This paper tracks literary influence and shared literary styles using data visualizations. The case study here is a comparison of the surprising literary similarities between two seventeenth-century texts, John Milton's Paradise Lost (1667) and John Bunyan's The Pilgrim's Progress (1678), texts composed by two authors at opposite ends of the educational and literary spectrum. I conclude that it is possible to represent aspects of literary style visually, and that the resulting graphs can point us to new understandings of both style and literary influence.
Both texts in my case study are religious: while Milton's details the Old Testament story of Genesis, Bunyan's is a New Testament allegory of Christian faith. Despite their topical similarity, there is no substantive evidence that Bunyan read Milton's poem (indeed, Bunyan was in prison when Milton's poem was published). My hypothesis is that both writers are responding independently to available English editions of the Bible. But to what degree?
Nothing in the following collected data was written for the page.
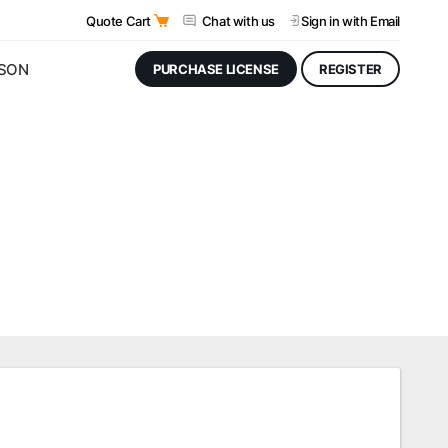
Quote Cart
Chat with us
Sign in
with Email
JSON
PURCHASE LICENSE
REGISTER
And how might we detect stylistic signals that lie underneath the obvious similarities of theme and diction?
My method here is to understand literary influence not through the word choices made by these writers but instead through the rhythms of grammatical sentence structures. Part-of-speech tagging allows us subsequently to compare grammatical structures via sequence alignment techniques drawn from biological genome studies. As with DNA, we can find common sequences shared by different sentences and we can map those relative similarities on a scatter plot where each dot represents a sentence and where greater grammatical similarity is signified by dots that are closer together. A second technique detects the placement of verbs within a sentence (a signature feature of what has been called "periodic” or “grand” style), and we can easily demonstrate that, while both Bunyan and Milton have borrowed from the Bible, Bunyan's style is more faithful to the original whereas Milton's style is more periodic.